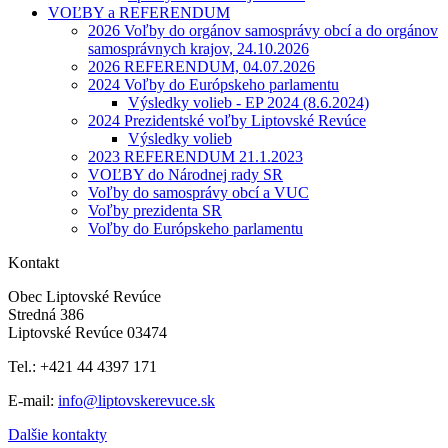
VOĽBY a REFERENDUM
2026 Voľby do orgánov samosprávy obcí a do orgánov
samosprávnych krajov, 24.10.2026
2026 REFERENDUM, 04.07.2026
2024 Voľby do Európskeho parlamentu
Výsledky volieb - EP 2024 (8.6.2024)
2024 Prezidentské voľby Liptovské Revúce
Výsledky volieb
2023 REFERENDUM 21.1.2023
VOĽBY do Národnej rady SR
Voľby do samosprávy obcí a VUC
Voľby prezidenta SR
Voľby do Európskeho parlamentu
Kontakt
Obec Liptovské Revúce
Stredná 386
Liptovské Revúce 03474
Tel.: +421 44 4397 171
E-mail:
info@liptovskerevuce.sk
Dalšie kontakty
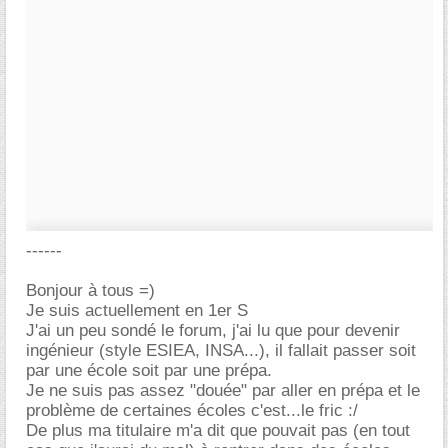
------
Bonjour à tous =)
Je suis actuellement en 1er S
J'ai un peu sondé le forum, j'ai lu que pour devenir
ingénieur (style ESIEA, INSA...), il fallait passer soit
par une école soit par une prépa.
Je ne suis pas assez "douée" par aller en prépa et le
problème de certaines écoles c'est...le fric :/
De plus ma titulaire m'a dit que pouvait pas (en tout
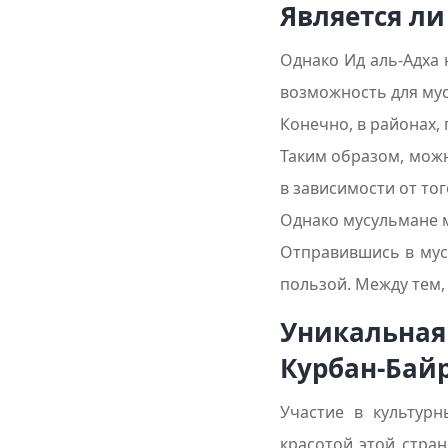
Является ли
Однако Ид аль-Адха 
возможность для му
Конечно, в районах,
Таким образом, можн
в зависимости от тог
Однако мусульмане м
Отправившись в мус
пользой. Между тем,
Уникальная
Курбан-Бай
Участие в культурн
красотой этой стра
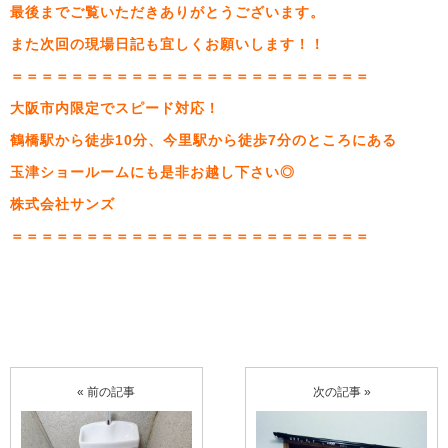
最後までご覧いただきありがとうございます。
また次回の現場日記も宜しくお願いします！！
＝＝＝＝＝＝＝＝＝＝＝＝＝＝＝＝＝＝＝＝＝＝＝＝
大阪市内限定でスピード対応！
鶴橋駅から徒歩10分、今里駅から徒歩7分のところにある
玉津ショールームにも是非お越し下さい◎
株式会社サンズ
＝＝＝＝＝＝＝＝＝＝＝＝＝＝＝＝＝＝＝＝＝＝＝＝
« 前の記事
次の記事 »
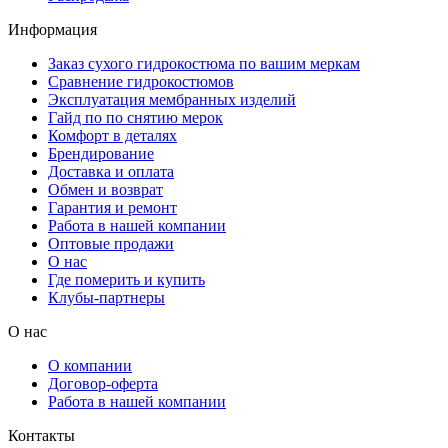
Информация
Заказ сухого гидрокостюма по вашим меркам
Сравнение гидрокостюмов
Эксплуатация мембранных изделий
Гайд по по снятию мерок
Комфорт в деталях
Брендирование
Доставка и оплата
Обмен и возврат
Гарантия и ремонт
Работа в нашей компании
Оптовые продажи
О нас
Где померить и купить
Клубы-партнеры
О нас
О компании
Договор-оферта
Работа в нашей компании
Контакты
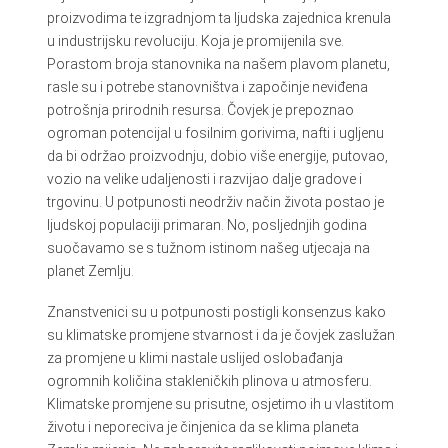
proizvodima te izgradnjom ta ljudska zajednica krenula
u industrijsku revoluciju. Koja je promijenila sve.
Porastom broja stanovnika na našem plavom planetu,
rasle su i potrebe stanovništva i započinje neviđena
potrošnja prirodnih resursa. Čovjek je prepoznao
ogroman potencijal u fosilnim gorivima, nafti i ugljenu
da bi održao proizvodnju, dobio više energije, putovao,
vozio na velike udaljenosti i razvijao dalje gradove i
trgovinu. U potpunosti neodrživ način života postao je
ljudskoj populaciji primaran. No, posljednjih godina
suočavamo se s tužnom istinom našeg utjecaja na
planet Zemlju.
Znanstvenici su u potpunosti postigli konsenzus kako
su klimatske promjene stvarnost i da je čovjek zaslužan
za promjene u klimi nastale uslijed oslobađanja
ogromnih količina stakleničkih plinova u atmosferu.
Klimatske promjene su prisutne, osjetimo ih u vlastitom
životu i neporeciva je činjenica da se klima planeta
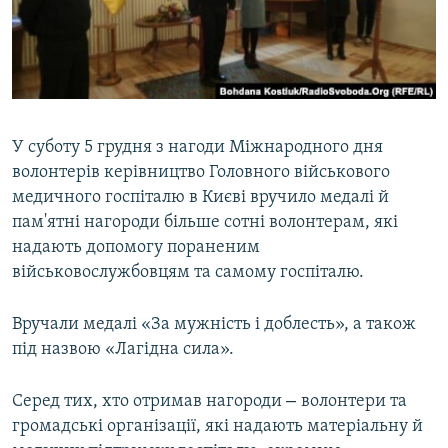
ВІДЕОУРОКИ «ELIFBE»
Русский
СВІДЧЕННЯ ОКУПАЦІЇ
Qırımtatar
УКРАЇНСЬКА ПРОБЛЕМА КРИМУ
ДОЛУЧАЙСЯ!
ІНФОГРАФІКА
У суботу 5 грудня з нагоди Міжнародного дня
волонтерів керівництво Головного військового
медичного госпіталю в Києві вручило медалі й
Усі сайти RFE/RL
пам'ятні нагороди більше сотні волонтерам, які
надають допомогу пораненим
військовослужбовцям та самому госпіталю.
Вручали медалі «За мужність і доблесть», а також
під назвою «Лагідна сила».
–
Серед тих, хто отримав нагороди
волонтери та
громадські організації, які надають матеріальну й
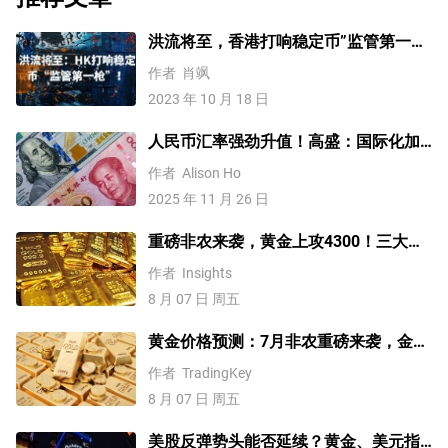
洪流将至，香港打响稳定币”监管第一枪
“
作者
肖飒
2023 年 10 月 18 日
人民币汇率强劲升值！高盛：国际化加
速，2026年人民币兑美元升至6.85
作者
Alison Ho
2025 年 11 月 26 日
重磅非农来袭，黄金上攻4300！三大因
素预示金价升势有望延续
作者
Insights
8 月 07 日 周五
黄金价格预测：7月非农重磅来袭，金价
站上4300美元后还能涨吗？
作者
TradingKey
8 月 07 日 周五
美股反弹势头能否延续？黄金、美元指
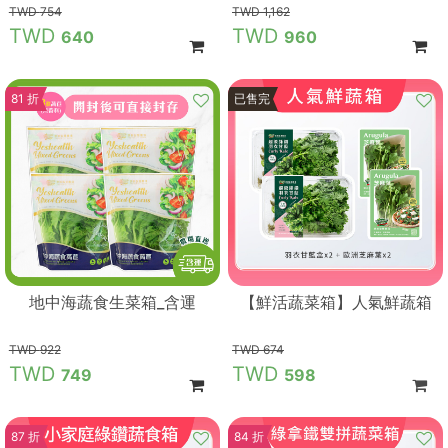
754
1,162
640
960
81 折
89 折
已售完
地中海蔬食生菜箱_含運
【鮮活蔬菜箱】人氣鮮蔬箱
922
674
749
598
87 折
84 折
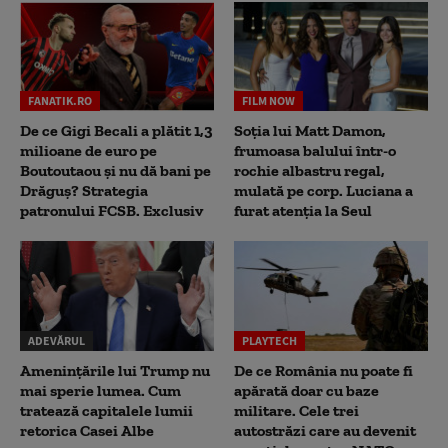
FANATIK.RO
FILM NOW
De ce Gigi Becali a plătit 1,3
Soția lui Matt Damon,
milioane de euro pe
frumoasa balului într-o
Boutoutaou și nu dă bani pe
rochie albastru regal,
Drăguș? Strategia
mulată pe corp. Luciana a
patronului FCSB. Exclusiv
furat atenția la Seul
ADEVĂRUL
PLAYTECH
Amenințările lui Trump nu
De ce România nu poate fi
mai sperie lumea. Cum
apărată doar cu baze
tratează capitalele lumii
militare. Cele trei
retorica Casei Albe
autostrăzi care au devenit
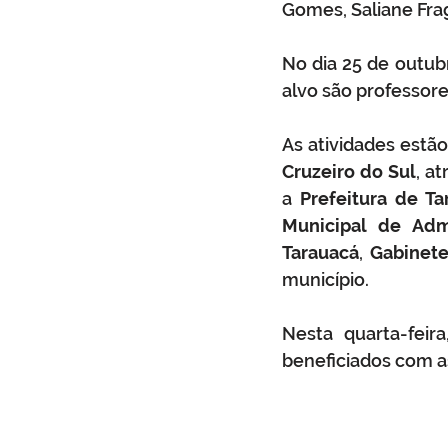
Gomes, Saliane Frag
No dia 25 de outub
alvo são professore
As atividades estã
Cruzeiro do Sul
, at
a 
Prefeitura de Ta
Municipal de Adm
Tarauacá
, 
Gabinet
município. 
Nesta quarta-feir
beneficiados com a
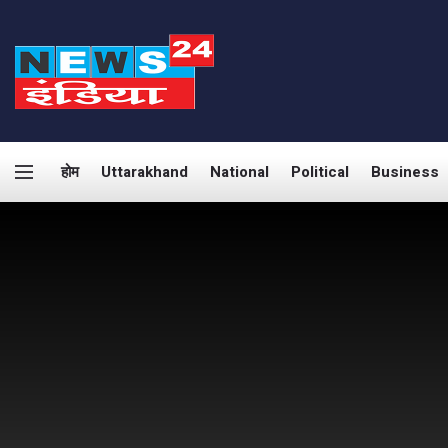
होम
Uttarakhand
National
Political
Business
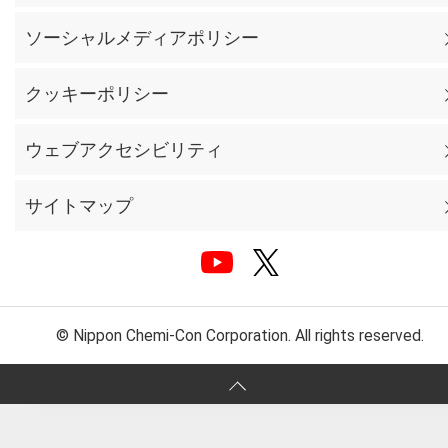
ソーシャルメディアポリシー
クッキーポリシー
ウェブアクセシビリティ
サイトマップ
© Nippon Chemi-Con Corporation. All rights reserved.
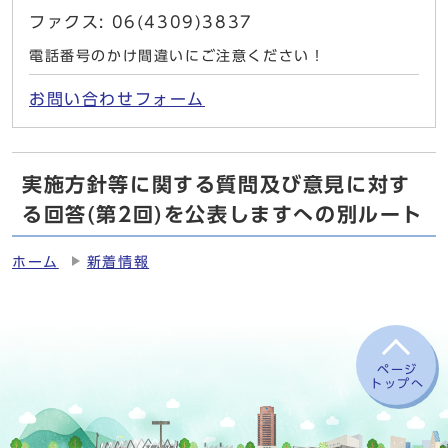
ファクス: 06(4309)3837
電話番号のかけ間違いにご注意ください！
お問い合わせフォーム
実施方針等に関する質問及び意見に対す
る回答(第2回)を公表しますへの別ルート
ホーム
新着情報
ページ
トップへ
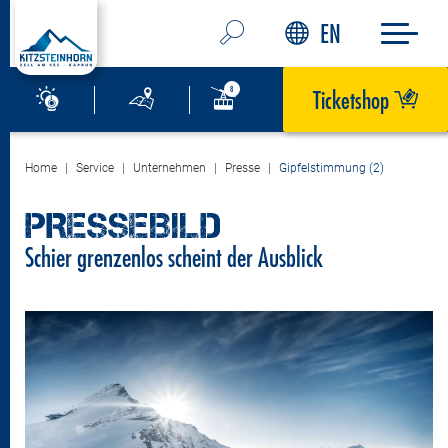
EN
Ticketshop
Home
Service
Unternehmen
Presse
Gipfelstimmung (2)
PRESSEBILD
Schier grenzenlos scheint der Ausblick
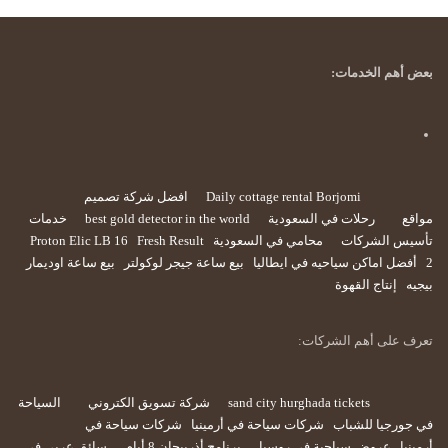
بعض أهم الخدمات:
Daily cottage rental Borjomi
افضل شركة تصميم
مواقع
رحلات في السعودية
best gold detector in the world
خدمات
تأسيس الشركات
محامي في السعودية
Fresh Result
Proton Elic LB 16
2
أفضل اماكن سياحيه في ايطاليا
بيع ساعة جيجر لوكولتر
بيع ساعة اوديمار
بيجيه
إنتاج القهوة
تعرف على أهم الشركات:
sand city hurghada tickets
شركة تسويق الكتروني
السياحة
في جورجيا للشباب
شركات سياحة في أرمينيا
شركات سياحة في
أرمينيا
عروض سياحية في روسيا
برنامج أذربيجان 8 أيام
سائق عربي في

## Task details
Reproduce each line above exactly, but not a single picture.

## Response below
VOĽBY a REFERENDUM
2026 Voľby do orgánov samosprávy obcí a do orgánov
samosprávnych krajov, 24.10.2026
2026 REFERENDUM, 04.07.2026
2024 Voľby do Európskeho parlamentu
Výsledky volieb - EP 2024 (8.6.2024)
2024 Prezidentské voľby Liptovské Revúce
Výsledky volieb
2023 REFERENDUM 21.1.2023
VOĽBY do Národnej rady SR
Voľby do samosprávy obcí a VUC
Voľby prezidenta SR
Voľby do Európskeho parlamentu
Kontakt
Obec Liptovské Revúce
Stredná 386
Liptovské Revúce 03474
Tel.: +421 44 4397 171
E-mail:
info@liptovskerevuce.sk
Dalšie kontakty
------
Bonjour à tous =)
Je suis actuellement en 1er S
J'ai un peu sondé le forum, j'ai lu que pour devenir
ingénieur (style ESIEA, INSA...), il fallait passer soit
par une école soit par une prépa.
Je ne suis pas assez "douée" par aller en prépa et le
problème de certaines écoles c'est...le fric :/
De plus ma titulaire m'a dit que pouvait pas (en tout
Является ли
Однако Ид аль-Адха 
возможность для му
Конечно, в районах,
Таким образом, можн
в зависимости от тог
Однако мусульмане м
Отправившись в мус
пользой. Между тем,
Уникальная
Курбан-Бай
Участие в культурн
красотой этой стра
最後までご覧いただきありがとうございます。
また次回の現場日記も宜しくお願いします！！
＝＝＝＝＝＝＝＝＝＝＝＝＝＝＝＝＝＝＝＝＝＝＝＝
大阪市内限定でスピード対応！
鶴橋駅から徒歩10分、今里駅から徒歩7分のところにある
玉津ショールームにも是非お越し下さい◎
株式会社サンズ
＝＝＝＝＝＝＝＝＝＝＝＝＝＝＝＝＝＝＝＝＝＝＝＝
« 前の記事
次の記事 »
Информация
Заказ сухого гидрокостюма по вашим меркам
Сравнение гидрокостюмов
Эксплуатация мембранных изделий
Гайд по по снятию мерок
Комфорт в деталях
Брендирование
Доставка и оплата
Обмен и возврат
Гарантия и ремонт
Работа в нашей компании
Оптовые продажи
О нас
Где померить и купить
Клубы-партнеры
О нас
О компании
Договор-оферта
Работа в нашей компании
Контакты
proizvodima te izgradnjom ta ljudska zajednica krenula
u industrijsku revoluciju. Koja je promijenila sve.
Porastom broja stanovnika na našem plavom planetu,
rasle su i potrebe stanovništva i započinje neviđena
potrošnja prirodnih resursa. Čovjek je prepoznao
ogroman potencijal u fosilnim gorivima, nafti i ugljenu
da bi održao proizvodnju, dobio više energije, putovao,
vozio na velike udaljenosti i razvijao dalje gradove i
trgovinu. U potpunosti neodrživ način života postao je
ljudskoj populaciji primaran. No, posljednjih godina
suočavamo se s tužnom istinom našeg utjecaja na
planet Zemlju.
Znanstvenici su u potpunosti postigli konsenzus kako
su klimatske promjene stvarnost i da je čovjek zaslužan
za promjene u klimi nastale uslijed oslobađanja
ogromnih količina stakleničkih plinova u atmosferu.
Klimatske promjene su prisutne, osjetimo ih u vlastitom
životu i neporeciva je činjenica da se klima planeta
ВІДЕОУРОКИ «ELIFBE»
Русский
СВІДЧЕННЯ ОКУПАЦІЇ
Qırımtatar
УКРАЇНСЬКА ПРОБЛЕМА КРИМУ
ДОЛУЧАЙСЯ!
ІНФОГРАФІКА
У суботу 5 грудня з нагоди Міжнародного дня
волонтерів керівництво Головного військового
медичного госпіталю в Києві вручило медалі й
Усі сайти RFE/RL
пам'ятні нагороди більше сотні волонтерам, які
надають допомогу пораненим
військовослужбовцям та самому госпіталю.
Вручали медалі «За мужність і доблесть», а також
під назвою «Лагідна сила».
–
Серед тих, хто отримав нагороди
волонтери та
громадські організації, які надають матеріальну й
洪流将至，香港打响稳定币”监管第一枪
“
作者
肖飒
2023 年 10 月 18 日
人民币汇率强劲升值！高盛：国际化加
速，2026年人民币兑美元升至6.85
作者
Alison Ho
2025 年 11 月 26 日
重磅非农来袭，黄金上攻4300！三大因
素预示金价升势有望延续
作者
Insights
8 月 07 日 周五
黄金价格预测：7月非农重磅来袭，金价
站上4300美元后还能涨吗？
作者
TradingKey
8 月 07 日 周五
美股反弹势头能否延续？黄金、美元指
754
1,162
640
960
81 折
89 折
已售完
地中海蔬食生菜箱_含運
【鮮活蔬菜箱】人氣鮮蔬箱
922
674
749
598
87 折
84 折
FANATIK.RO
FILM NOW
De ce Gigi Becali a plătit 1,3
Soția lui Matt Damon,
milioane de euro pe
frumoasa balului într-o
Boutoutaou și nu dă bani pe
rochie albastru regal,
Drăguș? Strategia
mulată pe corp. Luciana a
patronului FCSB. Exclusiv
furat atenția la Seul
ADEVĂRUL
PLAYTECH
Amenințările lui Trump nu
De ce România nu poate fi
mai sperie lumea. Cum
apărată doar cu baze
tratează capitalele lumii
militare. Cele trei
retorica Casei Albe
autostrăzi care au devenit
Gomes, Saliane Frag
No dia 25 de outub
alvo são professore
As atividades estã
Cruzeiro do Sul
, at
a 
Prefeitura de Ta
Municipal de Adm
Tarauacá
, 
Gabinet
município. 
Nesta quarta-feir
beneficiados com a
होम
Uttarakhand
National
Political
Business
ソーシャルメディアポリシー
クッキーポリシー
ウェブアクセシビリティ
サイトマップ
© Nippon Chemi-Con Corporation. All rights reserved.
ファクス: 06(4309)3837
電話番号のかけ間違いにご注意ください！
お問い合わせフォーム
実施方針等に関する質問及び意見に対す
る回答(第2回)を公表しますへの別ルート
ホーム
新着情報
ページ
トップへ
EN
Ticketshop
Home
Service
Unternehmen
Presse
Gipfelstimmung (2)
PRESSEBILD
Schier grenzenlos scheint der Ausblick
بعض أهم الخدمات:
Daily cottage rental Borjomi
افضل شركة تصميم
مواقع
رحلات في السعودية
best gold detector in the world
خدمات
تأسيس الشركات
محامي في السعودية
Fresh Result
Proton Elic LB 16
2
أفضل اماكن سياحيه في ايطاليا
بيع ساعة جيجر لوكولتر
بيع ساعة اوديمار
بيجيه
إنتاج القهوة
تعرف على أهم الشركات:
sand city hurghada tickets
شركة تسويق الكتروني
السياحة
في جورجيا للشباب
شركات سياحة في أرمينيا
شركات سياحة في
أرمينيا
عروض سياحية في روسيا
برنامج أذربيجان 8 أيام
سائق عربي في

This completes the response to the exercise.